**Task to complete**:
Please reproduce the lines of the records below word for word, leaving out the pictures.

======

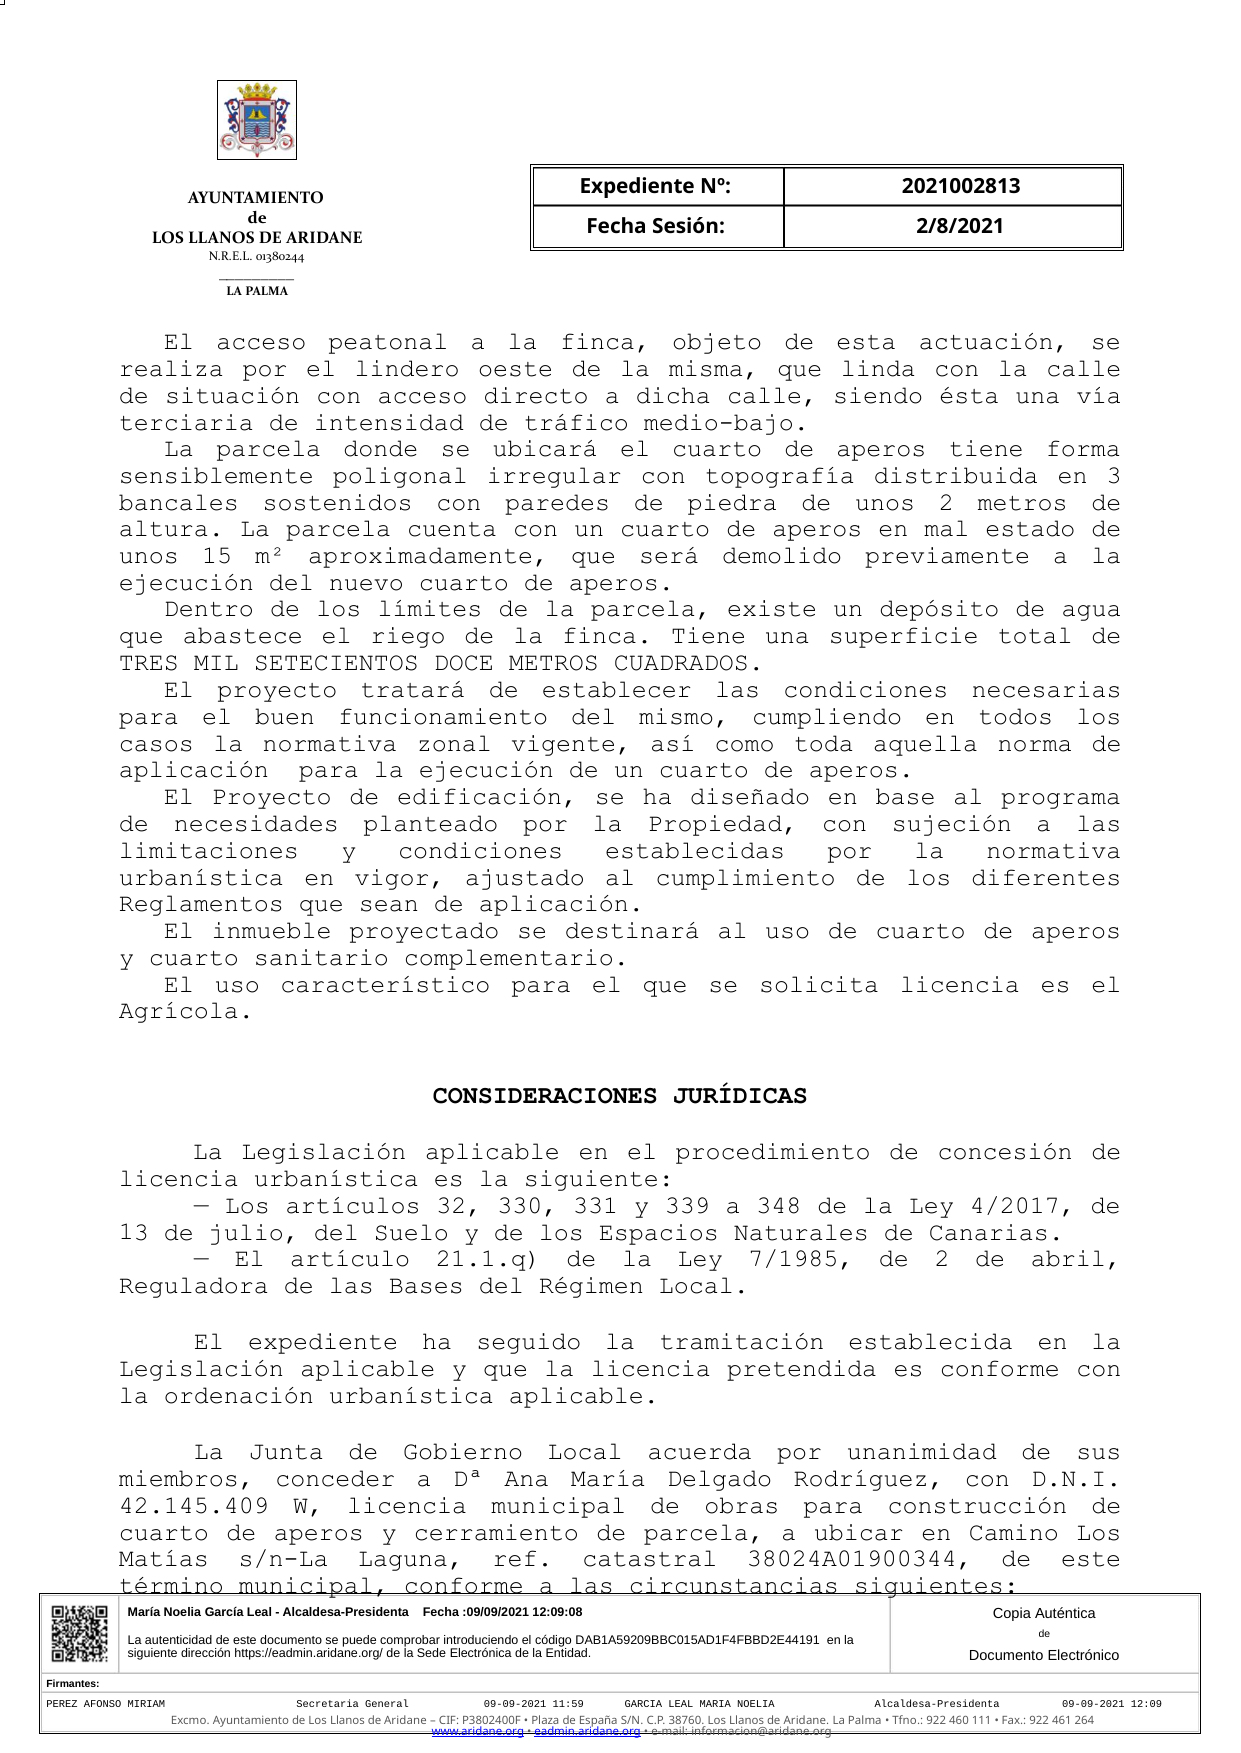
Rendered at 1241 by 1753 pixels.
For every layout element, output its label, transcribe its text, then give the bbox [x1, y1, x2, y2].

text licencia urbanística es la siguiente: [119, 1165, 1146, 1192]
text Dentro de los límites de la parcela, existe un depósito de agua [164, 594, 1146, 622]
text El uso característico para el que se solicita licencia es el [164, 971, 1146, 997]
text AYUNTAMIENTO [188, 190, 387, 207]
text realiza por el lindero oeste de la misma, que linda con la calle [119, 355, 1146, 382]
text TRES MIL SETECIENTOS DOCE METROS CUADRADOS. [119, 649, 1146, 676]
text de [1038, 1628, 1065, 1640]
text sensiblemente poligonal irregular con topografía distribuida en 3 [119, 462, 1146, 489]
text Reguladora de las Bases del Régimen Local. [119, 1271, 774, 1299]
text La Junta de Gobierno Local acuerda por unanimidad de sus [194, 1437, 1146, 1465]
text Fecha Sesión: [586, 214, 761, 239]
text de [247, 210, 387, 227]
text Alcaldesa-Presidenta [874, 1698, 1018, 1709]
text siguiente dirección https://eadmin.aridane.org/ de la Sede Electrónica de la Entidad. [127, 1647, 879, 1660]
text término municipal, conforme a las circunstancias siguientes: [119, 1572, 1146, 1599]
text limitaciones y condiciones establecidas por la normativa [119, 837, 1146, 863]
picture [531, 165, 1123, 250]
text y cuarto sanitario complementario. [119, 944, 1146, 971]
text Legislación aplicable y que la licencia pretendida es conforme con [119, 1355, 1146, 1382]
text de necesidades planteado por la Propiedad, con sujeción a las [119, 810, 1146, 837]
picture [40, 1594, 1200, 1733]
text bancales sostenidos con paredes de piedra de unos 2 metros de [119, 489, 1146, 516]
text LOS LLANOS DE ARIDANE [152, 230, 387, 247]
text cuarto de aperos y cerramiento de parcela, a ubicar en Camino Los [119, 1517, 1146, 1546]
text CONSIDERACIONES JURÍDICAS [433, 1081, 833, 1109]
text Los artículos 32, 330, 331 y 339 a 348 de la Ley 4/2017, de [224, 1190, 1146, 1219]
text terciaria de intensidad de tráfico medio-bajo. [119, 408, 1146, 435]
text La autenticidad de este documento se puede comprobar introduciendo el código DAB1A59209BBC015AD1F4FBBD2E44191 en la [127, 1633, 879, 1647]
text 2021002813 [902, 173, 1059, 199]
text ejecución del nuevo cuarto de aperos. [119, 569, 1146, 596]
text 09-09-2021 12:09 [1062, 1698, 1177, 1709]
text www.aridane.org • eadmin.aridane.org • e-mail: informacion@aridane.org [431, 1724, 834, 1738]
text Documento Electrónico [969, 1647, 1142, 1663]
text ________ [226, 266, 317, 282]
text El acceso peatonal a la finca, objeto de esta actuación, se [164, 327, 1146, 355]
text El artículo 21.1.q) de la Ley 7/1985, de 2 de abril, [234, 1245, 1146, 1272]
text 1 [119, 1217, 159, 1245]
text Expediente Nº: [579, 173, 761, 199]
text 2.145.409 W, licencia municipal de obras para construcción de [134, 1490, 1146, 1517]
text Firmantes: [46, 1678, 183, 1690]
text la ordenación urbanística aplicable. [119, 1382, 1146, 1409]
text Matías s/n-La Laguna, ref. catastral 38024A01900344, de este [119, 1546, 1146, 1572]
text _ [219, 266, 226, 279]
text El expediente ha seguido la tramitación establecida en la [194, 1327, 1146, 1355]
text miembros, conceder a Dª Ana María Delgado Rodríguez, con D.N.I. [119, 1465, 1146, 1490]
text que abastece el riego de la finca. Tiene una superficie total de [119, 622, 1146, 649]
text altura. La parcela cuenta con un cuarto de aperos en mal estado de [119, 516, 1146, 542]
text María Noelia García Leal - Alcaldesa-Presidenta Fecha :09/09/2021 12:09:08 [127, 1605, 608, 1619]
text Copia Auténtica [993, 1606, 1117, 1622]
text — [194, 1244, 234, 1271]
text para el buen funcionamiento del mismo, cumpliendo en todos los [119, 703, 1146, 730]
text 3 de julio, del Suelo y de los Espacios Naturales de Canarias. [159, 1219, 1146, 1245]
text El proyecto tratará de establecer las condiciones necesarias [164, 674, 1146, 703]
text El inmueble proyectado se destinará al uso de cuarto de aperos [164, 917, 1146, 944]
text Agrícola. [119, 997, 1146, 1024]
text _ [317, 266, 327, 282]
text Excmo. Ayuntamiento de Los Llanos de Aridane – CIF: P3802400F • Plaza de España S/N. C.P. 38760. Los Llanos de Aridane. La Palma • Tfno.: 922 460 111 • Fax.: 922 461 264 [171, 1713, 1095, 1727]
text 09-09-2021 11:59 [484, 1698, 599, 1709]
text N.R.E.L. 01380244 [208, 250, 327, 262]
text El Proyecto de edificación, se ha diseñado en base al programa [164, 783, 1146, 810]
text 2/8/2021 [916, 214, 1059, 239]
text aplicación para la ejecución de un cuarto de aperos. [119, 757, 1146, 783]
text Reglamentos que sean de aplicación. [119, 890, 1146, 917]
picture [218, 81, 296, 159]
text 4 [119, 1490, 134, 1517]
text de situación con acceso directo a dicha calle, siendo ésta una vía [119, 382, 1146, 408]
text unos 15 m² aproximadamente, que será demolido previamente a la [119, 542, 1146, 569]
text casos la normativa zonal vigente, así como toda aquella norma de [119, 730, 1146, 757]
text GARCIA LEAL MARIA NOELIA [624, 1698, 797, 1709]
text PEREZ AFONSO MIRIAM [46, 1698, 183, 1709]
text Secretaria General [296, 1698, 426, 1709]
text La parcela donde se ubicará el cuarto de aperos tiene forma [164, 435, 1146, 462]
text LA PALMA [226, 286, 317, 298]
text La Legislación aplicable en el procedimiento de concesión de [193, 1137, 1146, 1165]
text urbanística en vigor, ajustado al cumplimiento de los diferentes [119, 863, 1146, 890]
text — [194, 1190, 224, 1219]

======

**Answer below**:
Rendered at 1241 by 1753 pixels.
For every layout element, output its label, transcribe its text, then give the bbox [x1, y1, x2, y2].

text licencia urbanística es la siguiente: [119, 1165, 1146, 1192]
text Dentro de los límites de la parcela, existe un depósito de agua [164, 594, 1146, 622]
text El uso característico para el que se solicita licencia es el [164, 971, 1146, 997]
text AYUNTAMIENTO [188, 190, 387, 207]
text realiza por el lindero oeste de la misma, que linda con la calle [119, 355, 1146, 382]
text TRES MIL SETECIENTOS DOCE METROS CUADRADOS. [119, 649, 1146, 676]
text de [1038, 1628, 1065, 1640]
text sensiblemente poligonal irregular con topografía distribuida en 3 [119, 462, 1146, 489]
text Reguladora de las Bases del Régimen Local. [119, 1271, 774, 1299]
text La Junta de Gobierno Local acuerda por unanimidad de sus [194, 1437, 1146, 1465]
text Fecha Sesión: [586, 214, 761, 239]
text de [247, 210, 387, 227]
text Alcaldesa-Presidenta [874, 1698, 1018, 1709]
text siguiente dirección https://eadmin.aridane.org/ de la Sede Electrónica de la Entidad. [127, 1647, 879, 1660]
text término municipal, conforme a las circunstancias siguientes: [119, 1572, 1146, 1599]
text limitaciones y condiciones establecidas por la normativa [119, 837, 1146, 863]
picture [531, 165, 1123, 250]
text y cuarto sanitario complementario. [119, 944, 1146, 971]
text Legislación aplicable y que la licencia pretendida es conforme con [119, 1355, 1146, 1382]
text de necesidades planteado por la Propiedad, con sujeción a las [119, 810, 1146, 837]
picture [40, 1594, 1200, 1733]
text bancales sostenidos con paredes de piedra de unos 2 metros de [119, 489, 1146, 516]
text LOS LLANOS DE ARIDANE [152, 230, 387, 247]
text cuarto de aperos y cerramiento de parcela, a ubicar en Camino Los [119, 1517, 1146, 1546]
text CONSIDERACIONES JURÍDICAS [433, 1081, 833, 1109]
text Los artículos 32, 330, 331 y 339 a 348 de la Ley 4/2017, de [224, 1190, 1146, 1219]
text terciaria de intensidad de tráfico medio-bajo. [119, 408, 1146, 435]
text La autenticidad de este documento se puede comprobar introduciendo el código DAB1A59209BBC015AD1F4FBBD2E44191 en la [127, 1633, 879, 1647]
text 2021002813 [902, 173, 1059, 199]
text ejecución del nuevo cuarto de aperos. [119, 569, 1146, 596]
text 09-09-2021 12:09 [1062, 1698, 1177, 1709]
text www.aridane.org • eadmin.aridane.org • e-mail: informacion@aridane.org [431, 1724, 834, 1738]
text Documento Electrónico [969, 1647, 1142, 1663]
text ________ [226, 266, 317, 282]
text El acceso peatonal a la finca, objeto de esta actuación, se [164, 327, 1146, 355]
text El artículo 21.1.q) de la Ley 7/1985, de 2 de abril, [234, 1245, 1146, 1272]
text 1 [119, 1217, 159, 1245]
text Expediente Nº: [579, 173, 761, 199]
text 2.145.409 W, licencia municipal de obras para construcción de [134, 1490, 1146, 1517]
text Firmantes: [46, 1678, 183, 1690]
text la ordenación urbanística aplicable. [119, 1382, 1146, 1409]
text Matías s/n-La Laguna, ref. catastral 38024A01900344, de este [119, 1546, 1146, 1572]
text _ [219, 266, 226, 279]
text El expediente ha seguido la tramitación establecida en la [194, 1327, 1146, 1355]
text miembros, conceder a Dª Ana María Delgado Rodríguez, con D.N.I. [119, 1465, 1146, 1490]
text que abastece el riego de la finca. Tiene una superficie total de [119, 622, 1146, 649]
text altura. La parcela cuenta con un cuarto de aperos en mal estado de [119, 516, 1146, 542]
text María Noelia García Leal - Alcaldesa-Presidenta Fecha :09/09/2021 12:09:08 [127, 1605, 608, 1619]
text Copia Auténtica [993, 1606, 1117, 1622]
text — [194, 1244, 234, 1271]
text para el buen funcionamiento del mismo, cumpliendo en todos los [119, 703, 1146, 730]
text 3 de julio, del Suelo y de los Espacios Naturales de Canarias. [159, 1219, 1146, 1245]
text El proyecto tratará de establecer las condiciones necesarias [164, 674, 1146, 703]
text El inmueble proyectado se destinará al uso de cuarto de aperos [164, 917, 1146, 944]
text Agrícola. [119, 997, 1146, 1024]
text _ [317, 266, 327, 282]
text Excmo. Ayuntamiento de Los Llanos de Aridane – CIF: P3802400F • Plaza de España S/N. C.P. 38760. Los Llanos de Aridane. La Palma • Tfno.: 922 460 111 • Fax.: 922 461 264 [171, 1713, 1095, 1727]
text 09-09-2021 11:59 [484, 1698, 599, 1709]
text N.R.E.L. 01380244 [208, 250, 327, 262]
text El Proyecto de edificación, se ha diseñado en base al programa [164, 783, 1146, 810]
text 2/8/2021 [916, 214, 1059, 239]
text aplicación para la ejecución de un cuarto de aperos. [119, 757, 1146, 783]
text Reglamentos que sean de aplicación. [119, 890, 1146, 917]
picture [218, 81, 296, 159]
text 4 [119, 1490, 134, 1517]
text de situación con acceso directo a dicha calle, siendo ésta una vía [119, 382, 1146, 408]
text unos 15 m² aproximadamente, que será demolido previamente a la [119, 542, 1146, 569]
text casos la normativa zonal vigente, así como toda aquella norma de [119, 730, 1146, 757]
text GARCIA LEAL MARIA NOELIA [624, 1698, 797, 1709]
text PEREZ AFONSO MIRIAM [46, 1698, 183, 1709]
text Secretaria General [296, 1698, 426, 1709]
text La parcela donde se ubicará el cuarto de aperos tiene forma [164, 435, 1146, 462]
text LA PALMA [226, 286, 317, 298]
text La Legislación aplicable en el procedimiento de concesión de [193, 1137, 1146, 1165]
text urbanística en vigor, ajustado al cumplimiento de los diferentes [119, 863, 1146, 890]
text — [194, 1190, 224, 1219]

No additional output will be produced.